Theorizing the Bioeconomy: Biovalue, Biocapital, Bioeconomics, or what?
Kean Birch, from York University (Social Science).
Tues. March 19, 2013 12:30pm
203A Bethune College, York University, Toronto.

In the policy discourses of the Organization for Economic Cooperation and Development (OECD) and European Commission (EC), modern biotechnology and the life sciences are represented as an emerging "bioeconomy" in which the latent value underpinning biological materials and products offers the opportunity for sustainable economic growth. This articulation of modern biotechnology and economic development is an emerging scholarly field producing numerous "bio-concepts." Over the last decade or so, there have been a number of attempts to theorize this relationship between biotechnologies and their capitalization. This article highlights some of the underlying ambiguities in these conceptualizations, especially in the fetishization of everything "bio." We offer an alternative view of the bioeconomy by rethinking the theoretical importance of several key economic and financial processes.

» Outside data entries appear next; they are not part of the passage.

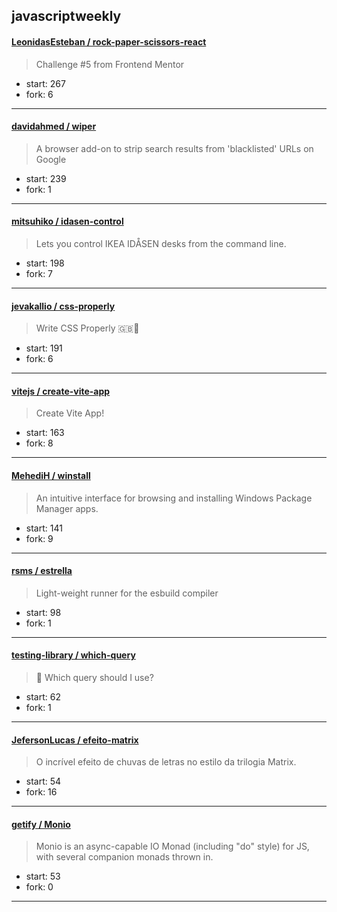 ## javascriptweekly

#### [LeonidasEsteban / rock-paper-scissors-react](https://github.com/LeonidasEsteban/rock-paper-scissors-react)

> Challenge #5 from Frontend Mentor

+ start: 267
+ fork: 6

----


#### [davidahmed / wiper](https://github.com/davidahmed/wiper)

> A browser add-on to strip search results from 'blacklisted' URLs on Google

+ start: 239
+ fork: 1

----


#### [mitsuhiko / idasen-control](https://github.com/mitsuhiko/idasen-control)

> Lets you control IKEA IDÅSEN desks from the command line.

+ start: 198
+ fork: 7

----


#### [jevakallio / css-properly](https://github.com/jevakallio/css-properly)

> Write CSS Properly 🇬🇧🧐

+ start: 191
+ fork: 6

----


#### [vitejs / create-vite-app](https://github.com/vitejs/create-vite-app)

> Create Vite App!

+ start: 163
+ fork: 8

----


#### [MehediH / winstall](https://github.com/MehediH/winstall)

> An intuitive interface for browsing and installing Windows Package Manager apps. 

+ start: 141
+ fork: 9

----


#### [rsms / estrella](https://github.com/rsms/estrella)

> Light-weight runner for the esbuild compiler

+ start: 98
+ fork: 1

----


#### [testing-library / which-query](https://github.com/testing-library/which-query)

> 🦩 Which query should I use?

+ start: 62
+ fork: 1

----


#### [JefersonLucas / efeito-matrix](https://github.com/JefersonLucas/efeito-matrix)

> O incrível efeito de chuvas de letras no estilo da trilogia Matrix.

+ start: 54
+ fork: 16

----


#### [getify / Monio](https://github.com/getify/Monio)

> Monio is an async-capable IO Monad (including "do" style) for JS, with several companion monads thrown in.

+ start: 53
+ fork: 0

----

Kean Birch is an Assistant Professor in the Department of Social Science (Business and Society Program) at York University, Toronto. He is also a faculty member of the Graduate Program in Science and Technology Studies at York University. His current research interests range from the emerging bioeconomy to varieties of neoliberal restructuring. He recently co-edited the Rise and Fall of Neoliberalism (Zed, 2010) with Vlad Mykhnenko.

Research Seminar Series in Science & Technology Studies. The series features bi-weekly seminars on a wide range of STS-related topics, and is sponsored by the Division of Natural Science, the Office of the Vice-President Academic, and the York University Bookstore.